Assignment -
Write out the opening lines of the data word for word, up to and including the line with "X272596Y133813D01*", and leave every picture and every later line out.

Material for the task -
============================================================

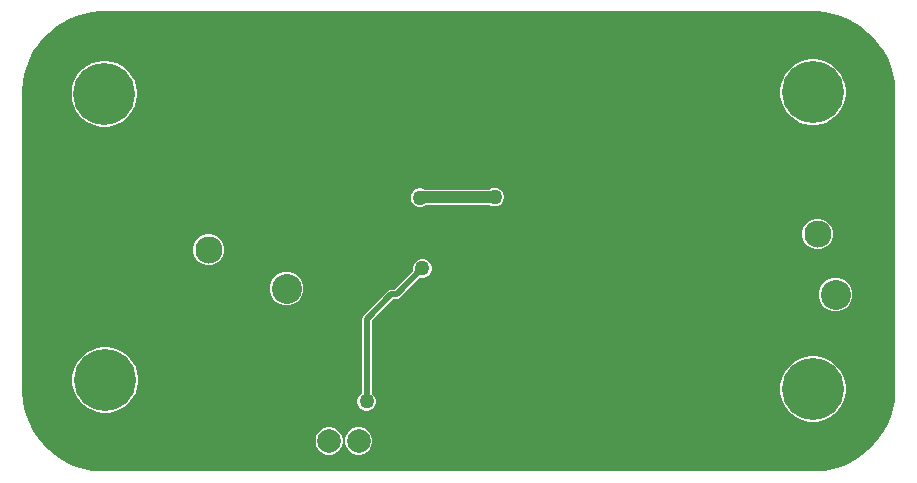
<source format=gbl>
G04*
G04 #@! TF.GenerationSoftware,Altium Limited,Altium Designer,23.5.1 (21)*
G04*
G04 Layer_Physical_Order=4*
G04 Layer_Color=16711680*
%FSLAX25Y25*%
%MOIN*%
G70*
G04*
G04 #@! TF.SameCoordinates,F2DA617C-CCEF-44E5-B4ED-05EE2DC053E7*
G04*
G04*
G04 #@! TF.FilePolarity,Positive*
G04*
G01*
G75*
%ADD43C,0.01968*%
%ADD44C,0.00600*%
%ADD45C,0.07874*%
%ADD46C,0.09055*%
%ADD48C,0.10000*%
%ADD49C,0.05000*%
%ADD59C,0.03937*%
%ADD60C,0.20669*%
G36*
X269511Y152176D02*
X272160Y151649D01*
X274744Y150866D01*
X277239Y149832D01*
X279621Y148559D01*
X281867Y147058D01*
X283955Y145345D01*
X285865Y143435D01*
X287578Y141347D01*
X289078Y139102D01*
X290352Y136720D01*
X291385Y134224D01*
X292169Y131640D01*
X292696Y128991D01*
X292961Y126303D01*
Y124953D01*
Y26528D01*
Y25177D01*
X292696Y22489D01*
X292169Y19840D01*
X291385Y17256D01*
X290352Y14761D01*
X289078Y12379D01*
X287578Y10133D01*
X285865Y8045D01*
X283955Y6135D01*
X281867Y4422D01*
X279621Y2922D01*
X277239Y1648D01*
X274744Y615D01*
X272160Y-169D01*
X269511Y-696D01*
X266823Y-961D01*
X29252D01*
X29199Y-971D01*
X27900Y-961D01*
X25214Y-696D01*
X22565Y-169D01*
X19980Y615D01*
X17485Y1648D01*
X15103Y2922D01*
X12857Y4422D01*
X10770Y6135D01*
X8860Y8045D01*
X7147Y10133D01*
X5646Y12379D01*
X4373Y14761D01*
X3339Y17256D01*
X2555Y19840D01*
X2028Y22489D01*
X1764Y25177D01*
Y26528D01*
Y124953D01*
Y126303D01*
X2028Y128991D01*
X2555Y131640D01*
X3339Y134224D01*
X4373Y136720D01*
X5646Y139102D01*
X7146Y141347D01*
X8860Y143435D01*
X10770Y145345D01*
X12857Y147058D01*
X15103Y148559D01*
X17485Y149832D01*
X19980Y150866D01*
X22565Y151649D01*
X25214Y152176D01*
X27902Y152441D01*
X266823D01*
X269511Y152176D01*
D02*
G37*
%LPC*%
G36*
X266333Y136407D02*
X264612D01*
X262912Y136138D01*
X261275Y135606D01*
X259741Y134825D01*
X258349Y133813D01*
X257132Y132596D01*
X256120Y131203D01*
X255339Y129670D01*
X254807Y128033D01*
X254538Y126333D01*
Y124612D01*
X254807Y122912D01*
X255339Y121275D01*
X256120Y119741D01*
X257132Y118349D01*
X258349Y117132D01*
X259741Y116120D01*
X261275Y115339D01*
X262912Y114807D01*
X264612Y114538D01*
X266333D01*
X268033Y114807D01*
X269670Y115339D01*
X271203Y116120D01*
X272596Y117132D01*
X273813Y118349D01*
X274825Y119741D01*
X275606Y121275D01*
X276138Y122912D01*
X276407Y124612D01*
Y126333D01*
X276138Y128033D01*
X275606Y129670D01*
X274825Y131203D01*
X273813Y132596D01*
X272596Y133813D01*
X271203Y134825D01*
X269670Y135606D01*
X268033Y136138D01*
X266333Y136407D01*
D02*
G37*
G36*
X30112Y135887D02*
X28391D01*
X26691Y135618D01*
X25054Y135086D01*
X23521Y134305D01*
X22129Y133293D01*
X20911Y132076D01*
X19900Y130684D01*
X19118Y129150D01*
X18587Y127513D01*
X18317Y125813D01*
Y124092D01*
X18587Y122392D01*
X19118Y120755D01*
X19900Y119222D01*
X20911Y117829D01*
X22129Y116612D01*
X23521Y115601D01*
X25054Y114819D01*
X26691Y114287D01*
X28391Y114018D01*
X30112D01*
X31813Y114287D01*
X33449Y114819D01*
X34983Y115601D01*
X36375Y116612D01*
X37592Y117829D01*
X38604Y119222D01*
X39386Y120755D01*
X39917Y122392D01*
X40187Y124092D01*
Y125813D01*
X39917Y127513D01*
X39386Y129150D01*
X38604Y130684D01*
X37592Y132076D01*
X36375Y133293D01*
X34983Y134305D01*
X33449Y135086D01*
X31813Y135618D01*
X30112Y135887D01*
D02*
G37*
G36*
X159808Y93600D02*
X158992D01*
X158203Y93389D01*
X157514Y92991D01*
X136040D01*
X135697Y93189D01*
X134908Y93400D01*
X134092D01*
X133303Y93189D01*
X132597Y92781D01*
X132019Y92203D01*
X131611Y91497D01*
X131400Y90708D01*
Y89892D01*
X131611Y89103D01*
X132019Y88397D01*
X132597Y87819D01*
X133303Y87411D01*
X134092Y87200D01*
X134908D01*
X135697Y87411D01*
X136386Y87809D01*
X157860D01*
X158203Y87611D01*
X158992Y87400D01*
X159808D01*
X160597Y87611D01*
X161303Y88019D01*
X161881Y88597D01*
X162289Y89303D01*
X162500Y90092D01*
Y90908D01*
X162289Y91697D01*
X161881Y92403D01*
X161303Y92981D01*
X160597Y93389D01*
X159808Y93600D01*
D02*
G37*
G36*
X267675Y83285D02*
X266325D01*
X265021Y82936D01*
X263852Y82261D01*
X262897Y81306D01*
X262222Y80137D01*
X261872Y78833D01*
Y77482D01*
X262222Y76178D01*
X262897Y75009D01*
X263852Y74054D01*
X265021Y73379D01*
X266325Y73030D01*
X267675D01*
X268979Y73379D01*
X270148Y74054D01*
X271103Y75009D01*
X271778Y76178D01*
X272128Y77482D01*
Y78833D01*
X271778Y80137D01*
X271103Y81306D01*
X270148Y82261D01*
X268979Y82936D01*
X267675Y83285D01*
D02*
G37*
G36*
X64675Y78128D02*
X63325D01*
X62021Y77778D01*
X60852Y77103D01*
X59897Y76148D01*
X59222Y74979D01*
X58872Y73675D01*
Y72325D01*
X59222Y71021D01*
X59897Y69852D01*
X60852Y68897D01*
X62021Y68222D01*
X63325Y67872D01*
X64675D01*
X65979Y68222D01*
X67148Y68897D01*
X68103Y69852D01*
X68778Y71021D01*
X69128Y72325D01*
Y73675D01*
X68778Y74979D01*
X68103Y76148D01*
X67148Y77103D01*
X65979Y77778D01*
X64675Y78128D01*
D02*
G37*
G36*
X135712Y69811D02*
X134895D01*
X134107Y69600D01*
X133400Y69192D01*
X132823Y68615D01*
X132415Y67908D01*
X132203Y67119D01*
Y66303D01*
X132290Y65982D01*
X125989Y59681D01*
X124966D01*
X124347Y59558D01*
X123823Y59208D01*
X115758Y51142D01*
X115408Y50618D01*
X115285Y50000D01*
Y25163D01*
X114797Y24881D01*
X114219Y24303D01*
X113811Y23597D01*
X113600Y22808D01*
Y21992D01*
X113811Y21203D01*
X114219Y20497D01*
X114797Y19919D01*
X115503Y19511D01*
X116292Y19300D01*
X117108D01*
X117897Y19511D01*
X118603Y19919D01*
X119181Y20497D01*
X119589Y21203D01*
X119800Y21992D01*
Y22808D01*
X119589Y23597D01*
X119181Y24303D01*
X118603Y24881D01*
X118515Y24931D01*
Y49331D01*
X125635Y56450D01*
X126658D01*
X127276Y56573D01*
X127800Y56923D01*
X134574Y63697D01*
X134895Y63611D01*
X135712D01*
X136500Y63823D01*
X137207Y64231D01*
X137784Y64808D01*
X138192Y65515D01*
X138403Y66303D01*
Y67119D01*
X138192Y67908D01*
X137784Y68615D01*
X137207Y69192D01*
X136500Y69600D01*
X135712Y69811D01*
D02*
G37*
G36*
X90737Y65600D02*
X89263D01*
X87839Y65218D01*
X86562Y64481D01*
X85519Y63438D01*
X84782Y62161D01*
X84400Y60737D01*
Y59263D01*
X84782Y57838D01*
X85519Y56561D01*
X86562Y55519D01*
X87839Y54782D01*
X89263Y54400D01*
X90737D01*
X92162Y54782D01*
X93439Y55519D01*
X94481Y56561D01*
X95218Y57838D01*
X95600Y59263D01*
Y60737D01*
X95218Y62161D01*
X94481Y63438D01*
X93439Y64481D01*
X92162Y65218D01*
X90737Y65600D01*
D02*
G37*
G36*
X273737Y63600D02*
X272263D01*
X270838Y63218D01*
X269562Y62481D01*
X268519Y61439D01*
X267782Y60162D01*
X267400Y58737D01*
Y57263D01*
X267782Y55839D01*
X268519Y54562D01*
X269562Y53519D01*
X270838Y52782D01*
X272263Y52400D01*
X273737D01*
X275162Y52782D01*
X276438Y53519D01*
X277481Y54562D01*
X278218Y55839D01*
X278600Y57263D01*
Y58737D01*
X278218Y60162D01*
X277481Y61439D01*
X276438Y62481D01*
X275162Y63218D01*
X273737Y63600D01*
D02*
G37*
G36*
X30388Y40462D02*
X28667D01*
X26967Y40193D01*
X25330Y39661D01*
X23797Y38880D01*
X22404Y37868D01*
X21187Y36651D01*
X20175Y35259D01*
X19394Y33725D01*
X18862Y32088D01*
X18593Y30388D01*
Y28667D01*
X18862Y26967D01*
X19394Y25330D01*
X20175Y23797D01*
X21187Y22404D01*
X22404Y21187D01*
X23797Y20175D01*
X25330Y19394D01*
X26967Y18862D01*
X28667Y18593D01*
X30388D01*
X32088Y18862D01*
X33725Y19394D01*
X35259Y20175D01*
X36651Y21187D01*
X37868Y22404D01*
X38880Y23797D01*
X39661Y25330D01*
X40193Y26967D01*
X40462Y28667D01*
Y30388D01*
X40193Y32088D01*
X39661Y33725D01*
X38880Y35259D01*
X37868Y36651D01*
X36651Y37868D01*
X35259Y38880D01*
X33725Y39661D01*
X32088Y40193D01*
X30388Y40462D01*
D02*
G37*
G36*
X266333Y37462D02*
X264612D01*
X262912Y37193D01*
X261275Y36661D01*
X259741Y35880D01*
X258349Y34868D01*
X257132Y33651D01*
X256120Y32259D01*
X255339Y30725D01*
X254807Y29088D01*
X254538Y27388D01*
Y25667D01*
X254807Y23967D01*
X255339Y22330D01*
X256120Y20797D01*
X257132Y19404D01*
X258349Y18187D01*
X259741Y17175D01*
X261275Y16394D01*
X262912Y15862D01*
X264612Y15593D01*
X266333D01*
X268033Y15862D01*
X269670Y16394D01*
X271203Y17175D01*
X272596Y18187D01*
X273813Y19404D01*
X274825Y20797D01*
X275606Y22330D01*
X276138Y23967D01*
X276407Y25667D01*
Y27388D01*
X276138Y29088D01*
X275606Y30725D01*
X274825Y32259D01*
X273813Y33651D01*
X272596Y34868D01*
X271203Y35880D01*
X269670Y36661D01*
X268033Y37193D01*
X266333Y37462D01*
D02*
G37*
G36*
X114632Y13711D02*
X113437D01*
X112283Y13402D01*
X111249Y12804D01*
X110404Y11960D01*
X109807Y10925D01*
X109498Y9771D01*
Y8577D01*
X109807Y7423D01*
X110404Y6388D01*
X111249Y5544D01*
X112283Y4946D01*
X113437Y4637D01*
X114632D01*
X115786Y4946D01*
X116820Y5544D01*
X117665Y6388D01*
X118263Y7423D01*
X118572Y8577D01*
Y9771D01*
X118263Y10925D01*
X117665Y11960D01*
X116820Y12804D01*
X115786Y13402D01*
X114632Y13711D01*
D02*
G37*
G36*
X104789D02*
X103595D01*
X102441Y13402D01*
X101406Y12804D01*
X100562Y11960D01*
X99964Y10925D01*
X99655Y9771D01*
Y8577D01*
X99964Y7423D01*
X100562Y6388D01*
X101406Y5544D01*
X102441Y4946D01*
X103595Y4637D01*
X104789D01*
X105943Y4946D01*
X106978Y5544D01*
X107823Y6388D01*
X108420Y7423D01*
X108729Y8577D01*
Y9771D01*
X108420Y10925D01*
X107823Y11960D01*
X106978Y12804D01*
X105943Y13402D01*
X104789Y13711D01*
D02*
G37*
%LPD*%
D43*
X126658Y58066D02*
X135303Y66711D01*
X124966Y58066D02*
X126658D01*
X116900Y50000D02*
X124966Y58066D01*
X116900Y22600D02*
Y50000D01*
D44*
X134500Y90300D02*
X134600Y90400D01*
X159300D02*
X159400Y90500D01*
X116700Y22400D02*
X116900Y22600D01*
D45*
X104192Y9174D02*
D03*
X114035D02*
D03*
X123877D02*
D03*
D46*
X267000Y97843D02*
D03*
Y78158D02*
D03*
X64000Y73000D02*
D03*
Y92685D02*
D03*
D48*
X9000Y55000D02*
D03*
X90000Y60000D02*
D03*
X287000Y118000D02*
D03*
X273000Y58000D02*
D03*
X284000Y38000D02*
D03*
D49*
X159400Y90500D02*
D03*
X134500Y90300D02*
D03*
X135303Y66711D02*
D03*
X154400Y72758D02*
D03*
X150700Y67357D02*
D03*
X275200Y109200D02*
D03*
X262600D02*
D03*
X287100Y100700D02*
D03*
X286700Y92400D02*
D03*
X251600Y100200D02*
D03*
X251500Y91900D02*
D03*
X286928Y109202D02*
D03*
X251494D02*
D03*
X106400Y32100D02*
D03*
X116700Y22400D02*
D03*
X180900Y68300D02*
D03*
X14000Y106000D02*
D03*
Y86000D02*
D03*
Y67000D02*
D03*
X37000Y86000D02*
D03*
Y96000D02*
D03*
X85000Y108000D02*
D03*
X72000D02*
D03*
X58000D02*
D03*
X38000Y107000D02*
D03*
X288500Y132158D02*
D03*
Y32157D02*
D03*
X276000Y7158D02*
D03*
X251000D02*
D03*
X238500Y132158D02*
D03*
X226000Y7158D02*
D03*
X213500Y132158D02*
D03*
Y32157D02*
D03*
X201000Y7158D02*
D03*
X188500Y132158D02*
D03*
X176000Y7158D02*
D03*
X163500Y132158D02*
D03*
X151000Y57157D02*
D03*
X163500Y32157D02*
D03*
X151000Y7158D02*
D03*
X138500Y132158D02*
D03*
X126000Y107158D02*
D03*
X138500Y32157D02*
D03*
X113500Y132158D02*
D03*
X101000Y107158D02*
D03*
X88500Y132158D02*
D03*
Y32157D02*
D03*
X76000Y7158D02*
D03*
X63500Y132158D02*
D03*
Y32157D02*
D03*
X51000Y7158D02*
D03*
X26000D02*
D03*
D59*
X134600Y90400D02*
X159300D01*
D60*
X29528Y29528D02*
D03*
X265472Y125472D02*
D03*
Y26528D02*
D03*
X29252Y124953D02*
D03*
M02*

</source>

============================================================

Answer below -
<source format=gbl>
G04*
G04 #@! TF.GenerationSoftware,Altium Limited,Altium Designer,23.5.1 (21)*
G04*
G04 Layer_Physical_Order=4*
G04 Layer_Color=16711680*
%FSLAX25Y25*%
%MOIN*%
G70*
G04*
G04 #@! TF.SameCoordinates,F2DA617C-CCEF-44E5-B4ED-05EE2DC053E7*
G04*
G04*
G04 #@! TF.FilePolarity,Positive*
G04*
G01*
G75*
%ADD43C,0.01968*%
%ADD44C,0.00600*%
%ADD45C,0.07874*%
%ADD46C,0.09055*%
%ADD48C,0.10000*%
%ADD49C,0.05000*%
%ADD59C,0.03937*%
%ADD60C,0.20669*%
G36*
X269511Y152176D02*
X272160Y151649D01*
X274744Y150866D01*
X277239Y149832D01*
X279621Y148559D01*
X281867Y147058D01*
X283955Y145345D01*
X285865Y143435D01*
X287578Y141347D01*
X289078Y139102D01*
X290352Y136720D01*
X291385Y134224D01*
X292169Y131640D01*
X292696Y128991D01*
X292961Y126303D01*
Y124953D01*
Y26528D01*
Y25177D01*
X292696Y22489D01*
X292169Y19840D01*
X291385Y17256D01*
X290352Y14761D01*
X289078Y12379D01*
X287578Y10133D01*
X285865Y8045D01*
X283955Y6135D01*
X281867Y4422D01*
X279621Y2922D01*
X277239Y1648D01*
X274744Y615D01*
X272160Y-169D01*
X269511Y-696D01*
X266823Y-961D01*
X29252D01*
X29199Y-971D01*
X27900Y-961D01*
X25214Y-696D01*
X22565Y-169D01*
X19980Y615D01*
X17485Y1648D01*
X15103Y2922D01*
X12857Y4422D01*
X10770Y6135D01*
X8860Y8045D01*
X7147Y10133D01*
X5646Y12379D01*
X4373Y14761D01*
X3339Y17256D01*
X2555Y19840D01*
X2028Y22489D01*
X1764Y25177D01*
Y26528D01*
Y124953D01*
Y126303D01*
X2028Y128991D01*
X2555Y131640D01*
X3339Y134224D01*
X4373Y136720D01*
X5646Y139102D01*
X7146Y141347D01*
X8860Y143435D01*
X10770Y145345D01*
X12857Y147058D01*
X15103Y148559D01*
X17485Y149832D01*
X19980Y150866D01*
X22565Y151649D01*
X25214Y152176D01*
X27902Y152441D01*
X266823D01*
X269511Y152176D01*
D02*
G37*
%LPC*%
G36*
X266333Y136407D02*
X264612D01*
X262912Y136138D01*
X261275Y135606D01*
X259741Y134825D01*
X258349Y133813D01*
X257132Y132596D01*
X256120Y131203D01*
X255339Y129670D01*
X254807Y128033D01*
X254538Y126333D01*
Y124612D01*
X254807Y122912D01*
X255339Y121275D01*
X256120Y119741D01*
X257132Y118349D01*
X258349Y117132D01*
X259741Y116120D01*
X261275Y115339D01*
X262912Y114807D01*
X264612Y114538D01*
X266333D01*
X268033Y114807D01*
X269670Y115339D01*
X271203Y116120D01*
X272596Y117132D01*
X273813Y118349D01*
X274825Y119741D01*
X275606Y121275D01*
X276138Y122912D01*
X276407Y124612D01*
Y126333D01*
X276138Y128033D01*
X275606Y129670D01*
X274825Y131203D01*
X273813Y132596D01*
X272596Y133813D01*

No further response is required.